木々や芽吹く葉に隠れた男女が卑猥な行為に及ぶ。
彼女らの断続的に聞こえる吐息と、激しさを増していく水音を、冷たい風が運んでいく。
「あっ、あっ、アイザック、そんな下から突き上げられたらっ……私はっ……ああっ……」
アイザックの体の上に跨っていたミリーだったが、女性の芯を突き動かされ続けて、懊悩な声を漏らし続ける。
ぐちゅぐちゅぐちゅぐちゅ、水音だけが響き続けているのだ
「ミリー……今日もお前の中が……最高だ……」
ついに果ててしまった。
「ミリーっ……そんな……締めるなっ……くっ……」
欲望の獣を彼女に締め上げられ、意図せず彼女の体内に熱い精が放出される。
「ああっ……熱いっ……アイザックっ……っ……!」
再びミリーがか細い叫びをあげる。
入りきらなった精とびしょびしょに濡れた愛液とが混じりあい、彼らの湿った肌をさらに濡らした。
(今朝、体を重ねあったばかりだというのに……ミリーからの激しくしてほしいという願い通り……まるで獣の交尾だな)
愛しいミリーに求められ、昂りきったアイザックは、吐精したことで冷静さを取り戻しつつあった。

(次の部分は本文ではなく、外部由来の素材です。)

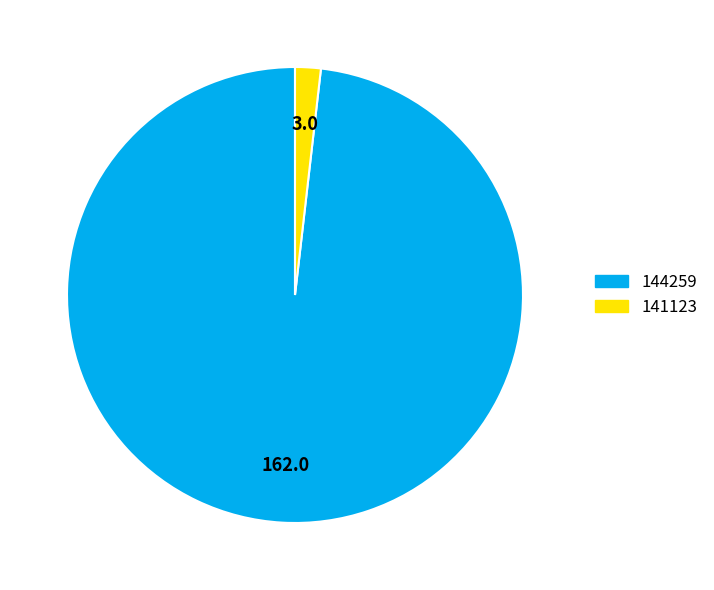

True or false: 144259 accounts for 98% of the total.

True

はじめは座位だったが、次第に獣の体位をとるようになってしまっていた。
彼女を背後から犯しているような妙な気持になりながらも、興奮しきっていた。
騎士の宿舎への帰り道だが、幸い休日だったからか、誰にも見られている様子はないのは幸いだ……。
「ミリー、もう行かないといけない……」
汗を手の甲でぬぐいながら、アイザックは体の上にいるミリーに告げた。
乱れ切った衣服がやけに自分を誘ってきているように見える。
上気した頬に、少しだけ開いた小さな口……。
妻に夜食を届けに行く約束なんてしなければ良かった……。
そうしたら、ずっと今ここで、夜空の下で乱れる彼女を堪能することが出来たのに。
「特別任務の続き……?」
聡い彼女は何かに気づいているのではないか?
そんなことを思ってしまう。
「そうだ」
「そう……」
そうして、彼女の中から彼がずるりと抜け出た。
お互いに衣服を整えはじめる。
ぽつりとミリーが呟いた。
「これから、寂しくなるわね……」
「ん? なんだって?」
だが、彼女は首を横に振るばかりだ。
「アイザック、ありがとう……それじゃあ」
「ミリー……」
このままだと永劫の別れになる気がして、アイザックは不安に駆られたのだった。